As we move further into 2023, many are wondering how executive hiring and recruitment will be impacted in the wake of recent industry developments. Will there be more layoffs on the horizon?

Although layoffs in video game development vary from those in media, which faces an unstable advertising market, or technology, which is experiencing a decrease in demand for things like cloud services, the rationales behind layoffs in game development are more particular. They may arise from a specific studio’s poor performance or a company’s change in direction.

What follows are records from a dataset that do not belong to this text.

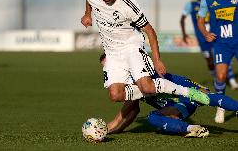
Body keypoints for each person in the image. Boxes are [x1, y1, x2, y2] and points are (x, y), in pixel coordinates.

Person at [81, 0, 209, 105]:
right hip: (112, 53)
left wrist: (157, 60)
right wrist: (87, 15)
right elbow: (89, 0)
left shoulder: (128, 5)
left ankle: (188, 92)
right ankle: (162, 90)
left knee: (147, 87)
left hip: (131, 48)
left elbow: (150, 31)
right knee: (115, 95)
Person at [99, 54, 238, 138]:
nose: (108, 71)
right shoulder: (127, 83)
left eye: (108, 66)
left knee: (207, 97)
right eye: (104, 68)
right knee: (153, 117)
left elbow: (131, 105)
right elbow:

Undoubtedly, some companies are already considering restructures, cost-cutting, or pivoting where titles haven’t performed as well as expected in 2022. The industry can no longer rely on the growth seen during the pandemic-induced lockdowns, where people were staying at home and buying and playing more games. Companies of all sizes need to make more prudent financial decisions, as the current climate is more challenging. If plans don’t come to fruition, tough decisions will need to be made.

However, overall, employment in the video game industry remains favourable. 2023 is shaping up to be a promising year financially, with several highly anticipated titles landing or on the horizon and new studios emerging. Recent conversations on our side point towards more C-Suite and board hires to help games developers and publishers navigate periods of transformation or growth successfully.

Conclusion: Outlook good!

To sum up, the games industry undoubtedly faces several challenges in 2023, with further consolidation a likely theme. But there are reasons for optimism, as evidenced each day in my own household, with our kids investing well-earned pocket money and time into titles like Roblox, Fortnite, and Sims. The gaming community’s consumer appetite and confidence remains high as does their loyalty, and greater advancements in technologies are paving the way for cloud gaming services to be more accessible, and affordable to broader audiences. There definitely looks to be speed bumps ahead in the road, and further major headlines still to be written around the topics above, but with that all said and done, in my view the future of the games industry is generally in good hands and still looks very bright.